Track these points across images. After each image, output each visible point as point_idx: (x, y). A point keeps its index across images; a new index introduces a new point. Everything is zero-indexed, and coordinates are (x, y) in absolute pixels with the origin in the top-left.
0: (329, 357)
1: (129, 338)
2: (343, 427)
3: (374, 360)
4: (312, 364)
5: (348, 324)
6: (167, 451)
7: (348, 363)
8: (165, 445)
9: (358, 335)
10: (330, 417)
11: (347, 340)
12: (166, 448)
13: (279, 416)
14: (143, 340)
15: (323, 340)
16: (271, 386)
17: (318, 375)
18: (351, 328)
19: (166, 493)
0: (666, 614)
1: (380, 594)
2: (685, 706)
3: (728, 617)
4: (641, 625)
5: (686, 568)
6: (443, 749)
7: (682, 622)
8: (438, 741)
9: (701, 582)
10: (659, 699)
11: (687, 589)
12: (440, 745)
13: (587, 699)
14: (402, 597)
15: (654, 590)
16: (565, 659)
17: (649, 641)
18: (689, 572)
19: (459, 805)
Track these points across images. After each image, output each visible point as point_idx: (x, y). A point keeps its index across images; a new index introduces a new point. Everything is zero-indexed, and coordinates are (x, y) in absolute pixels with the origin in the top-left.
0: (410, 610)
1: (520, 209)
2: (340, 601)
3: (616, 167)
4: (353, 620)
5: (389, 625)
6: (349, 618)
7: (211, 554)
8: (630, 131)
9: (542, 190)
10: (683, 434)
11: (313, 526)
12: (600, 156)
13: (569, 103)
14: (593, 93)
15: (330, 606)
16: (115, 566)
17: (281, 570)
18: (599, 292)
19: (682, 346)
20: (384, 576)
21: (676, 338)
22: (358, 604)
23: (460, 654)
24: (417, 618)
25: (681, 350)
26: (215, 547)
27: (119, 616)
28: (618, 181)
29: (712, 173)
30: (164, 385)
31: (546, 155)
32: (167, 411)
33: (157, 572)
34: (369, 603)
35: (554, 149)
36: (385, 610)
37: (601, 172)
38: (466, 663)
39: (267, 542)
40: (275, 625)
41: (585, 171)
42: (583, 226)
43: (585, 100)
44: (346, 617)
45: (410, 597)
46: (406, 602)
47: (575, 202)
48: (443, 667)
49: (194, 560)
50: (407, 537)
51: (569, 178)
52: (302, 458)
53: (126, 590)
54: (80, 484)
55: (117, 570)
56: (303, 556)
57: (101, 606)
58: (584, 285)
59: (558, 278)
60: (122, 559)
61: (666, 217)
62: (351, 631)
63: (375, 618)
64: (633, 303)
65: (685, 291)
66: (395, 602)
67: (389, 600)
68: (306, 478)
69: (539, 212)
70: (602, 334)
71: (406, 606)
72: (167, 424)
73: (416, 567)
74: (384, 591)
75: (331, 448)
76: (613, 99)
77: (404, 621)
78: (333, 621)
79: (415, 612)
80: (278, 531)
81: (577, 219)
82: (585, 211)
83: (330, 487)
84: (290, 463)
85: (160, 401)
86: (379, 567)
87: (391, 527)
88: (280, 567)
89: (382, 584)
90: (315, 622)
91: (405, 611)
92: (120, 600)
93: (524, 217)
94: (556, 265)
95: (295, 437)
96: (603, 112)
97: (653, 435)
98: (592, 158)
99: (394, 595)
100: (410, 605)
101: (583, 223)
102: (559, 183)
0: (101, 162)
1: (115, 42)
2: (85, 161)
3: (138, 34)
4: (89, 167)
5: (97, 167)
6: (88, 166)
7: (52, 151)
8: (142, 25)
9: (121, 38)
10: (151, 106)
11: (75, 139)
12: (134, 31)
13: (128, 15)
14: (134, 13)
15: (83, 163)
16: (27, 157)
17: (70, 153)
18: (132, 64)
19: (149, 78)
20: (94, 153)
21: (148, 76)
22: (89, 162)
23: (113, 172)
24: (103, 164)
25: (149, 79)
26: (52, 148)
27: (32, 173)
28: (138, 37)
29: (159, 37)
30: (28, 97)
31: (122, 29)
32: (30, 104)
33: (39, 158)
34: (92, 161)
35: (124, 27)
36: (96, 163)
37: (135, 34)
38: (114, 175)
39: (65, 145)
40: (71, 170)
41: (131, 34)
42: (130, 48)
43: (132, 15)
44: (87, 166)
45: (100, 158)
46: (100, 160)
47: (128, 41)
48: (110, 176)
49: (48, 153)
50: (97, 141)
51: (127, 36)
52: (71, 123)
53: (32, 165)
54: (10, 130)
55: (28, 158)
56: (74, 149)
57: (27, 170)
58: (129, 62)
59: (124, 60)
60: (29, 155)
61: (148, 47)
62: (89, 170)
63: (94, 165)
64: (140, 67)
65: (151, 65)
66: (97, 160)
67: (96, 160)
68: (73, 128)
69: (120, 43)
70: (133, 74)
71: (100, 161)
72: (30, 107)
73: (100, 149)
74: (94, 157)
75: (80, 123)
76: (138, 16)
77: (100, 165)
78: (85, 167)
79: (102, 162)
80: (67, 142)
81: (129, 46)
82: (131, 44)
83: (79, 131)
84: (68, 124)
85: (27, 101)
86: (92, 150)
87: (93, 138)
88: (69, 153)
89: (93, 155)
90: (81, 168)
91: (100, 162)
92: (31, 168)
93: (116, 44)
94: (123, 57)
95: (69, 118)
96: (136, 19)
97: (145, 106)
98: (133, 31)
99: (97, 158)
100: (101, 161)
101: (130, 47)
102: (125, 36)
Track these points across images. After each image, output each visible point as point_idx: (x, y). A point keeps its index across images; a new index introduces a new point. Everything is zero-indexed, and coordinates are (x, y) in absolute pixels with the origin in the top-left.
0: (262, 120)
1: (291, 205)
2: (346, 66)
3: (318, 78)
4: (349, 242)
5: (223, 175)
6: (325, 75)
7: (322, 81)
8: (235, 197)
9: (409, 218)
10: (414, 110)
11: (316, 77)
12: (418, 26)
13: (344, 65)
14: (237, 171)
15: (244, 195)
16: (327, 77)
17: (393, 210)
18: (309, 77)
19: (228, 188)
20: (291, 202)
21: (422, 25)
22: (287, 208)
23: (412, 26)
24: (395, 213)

What the task requires: Repeat the entries shown above, every one, word for word.

The completed task:
Track these points across images. After each image, output each visible point as point_idx: (x, y). A point keeps its index across images; a new index introduces a new point. Everything is zero-indexed, and coordinates are (x, y) in absolute pixels with the origin in the top-left.
0: (329, 357)
1: (129, 338)
2: (343, 427)
3: (374, 360)
4: (312, 364)
5: (348, 324)
6: (167, 451)
7: (348, 363)
8: (165, 445)
9: (358, 335)
10: (330, 417)
11: (347, 340)
12: (166, 448)
13: (279, 416)
14: (143, 340)
15: (323, 340)
16: (271, 386)
17: (318, 375)
18: (351, 328)
19: (166, 493)
0: (666, 614)
1: (380, 594)
2: (685, 706)
3: (728, 617)
4: (641, 625)
5: (686, 568)
6: (443, 749)
7: (682, 622)
8: (438, 741)
9: (701, 582)
10: (659, 699)
11: (687, 589)
12: (440, 745)
13: (587, 699)
14: (402, 597)
15: (654, 590)
16: (565, 659)
17: (649, 641)
18: (689, 572)
19: (459, 805)
Track these points across images. After each image, output each visible point as point_idx: (x, y). A point keeps its index across images; a new index introduces a new point. Everything is zero-indexed, and coordinates are (x, y) in absolute pixels with the origin in the top-left.
0: (410, 610)
1: (520, 209)
2: (340, 601)
3: (616, 167)
4: (353, 620)
5: (389, 625)
6: (349, 618)
7: (211, 554)
8: (630, 131)
9: (542, 190)
10: (683, 434)
11: (313, 526)
12: (600, 156)
13: (569, 103)
14: (593, 93)
15: (330, 606)
16: (115, 566)
17: (281, 570)
18: (599, 292)
19: (682, 346)
20: (384, 576)
21: (676, 338)
22: (358, 604)
23: (460, 654)
24: (417, 618)
25: (681, 350)
26: (215, 547)
27: (119, 616)
28: (618, 181)
29: (712, 173)
30: (164, 385)
31: (546, 155)
32: (167, 411)
33: (157, 572)
34: (369, 603)
35: (554, 149)
36: (385, 610)
37: (601, 172)
38: (466, 663)
39: (267, 542)
40: (275, 625)
41: (585, 171)
42: (583, 226)
43: (585, 100)
44: (346, 617)
45: (410, 597)
46: (406, 602)
47: (575, 202)
48: (443, 667)
49: (194, 560)
50: (407, 537)
51: (569, 178)
52: (302, 458)
53: (126, 590)
54: (80, 484)
55: (117, 570)
56: (303, 556)
57: (101, 606)
58: (584, 285)
59: (558, 278)
60: (122, 559)
61: (666, 217)
62: (351, 631)
63: (375, 618)
64: (633, 303)
65: (685, 291)
66: (395, 602)
67: (389, 600)
68: (306, 478)
69: (539, 212)
70: (602, 334)
71: (406, 606)
72: (167, 424)
73: (416, 567)
74: (384, 591)
75: (331, 448)
76: (613, 99)
77: (404, 621)
78: (333, 621)
79: (415, 612)
80: (278, 531)
81: (577, 219)
82: (585, 211)
83: (330, 487)
84: (290, 463)
85: (160, 401)
86: (379, 567)
87: (391, 527)
88: (280, 567)
89: (382, 584)
90: (315, 622)
91: (405, 611)
92: (120, 600)
93: (524, 217)
94: (556, 265)
95: (295, 437)
96: (603, 112)
97: (653, 435)
98: (592, 158)
99: (394, 595)
100: (410, 605)
101: (583, 223)
102: (559, 183)
0: (101, 162)
1: (115, 42)
2: (85, 161)
3: (138, 34)
4: (89, 167)
5: (97, 167)
6: (88, 166)
7: (52, 151)
8: (142, 25)
9: (121, 38)
10: (151, 106)
11: (75, 139)
12: (134, 31)
13: (128, 15)
14: (134, 13)
15: (83, 163)
16: (27, 157)
17: (70, 153)
18: (132, 64)
19: (149, 78)
20: (94, 153)
21: (148, 76)
22: (89, 162)
23: (113, 172)
24: (103, 164)
25: (149, 79)
26: (52, 148)
27: (32, 173)
28: (138, 37)
29: (159, 37)
30: (28, 97)
31: (122, 29)
32: (30, 104)
33: (39, 158)
34: (92, 161)
35: (124, 27)
36: (96, 163)
37: (135, 34)
38: (114, 175)
39: (65, 145)
40: (71, 170)
41: (131, 34)
42: (130, 48)
43: (132, 15)
44: (87, 166)
45: (100, 158)
46: (100, 160)
47: (128, 41)
48: (110, 176)
49: (48, 153)
50: (97, 141)
51: (127, 36)
52: (71, 123)
53: (32, 165)
54: (10, 130)
55: (28, 158)
56: (74, 149)
57: (27, 170)
58: (129, 62)
59: (124, 60)
60: (29, 155)
61: (148, 47)
62: (89, 170)
63: (94, 165)
64: (140, 67)
65: (151, 65)
66: (97, 160)
67: (96, 160)
68: (73, 128)
69: (120, 43)
70: (133, 74)
71: (100, 161)
72: (30, 107)
73: (100, 149)
74: (94, 157)
75: (80, 123)
76: (138, 16)
77: (100, 165)
78: (85, 167)
79: (102, 162)
80: (67, 142)
81: (129, 46)
82: (131, 44)
83: (79, 131)
84: (68, 124)
85: (27, 101)
86: (92, 150)
87: (93, 138)
88: (69, 153)
89: (93, 155)
90: (81, 168)
91: (100, 162)
92: (31, 168)
93: (116, 44)
94: (123, 57)
95: (69, 118)
96: (136, 19)
97: (145, 106)
98: (133, 31)
99: (97, 158)
100: (101, 161)
101: (130, 47)
102: (125, 36)
Track these points across images. After each image, output each visible point as point_idx: (x, y). A point keeps its index across images; a new index introduces a new point. Everything is zero-indexed, and coordinates are (x, y) in absolute pixels with the origin in the top-left.
0: (262, 120)
1: (291, 205)
2: (346, 66)
3: (318, 78)
4: (349, 242)
5: (223, 175)
6: (325, 75)
7: (322, 81)
8: (235, 197)
9: (409, 218)
10: (414, 110)
11: (316, 77)
12: (418, 26)
13: (344, 65)
14: (237, 171)
15: (244, 195)
16: (327, 77)
17: (393, 210)
18: (309, 77)
19: (228, 188)
20: (291, 202)
21: (422, 25)
22: (287, 208)
23: (412, 26)
24: (395, 213)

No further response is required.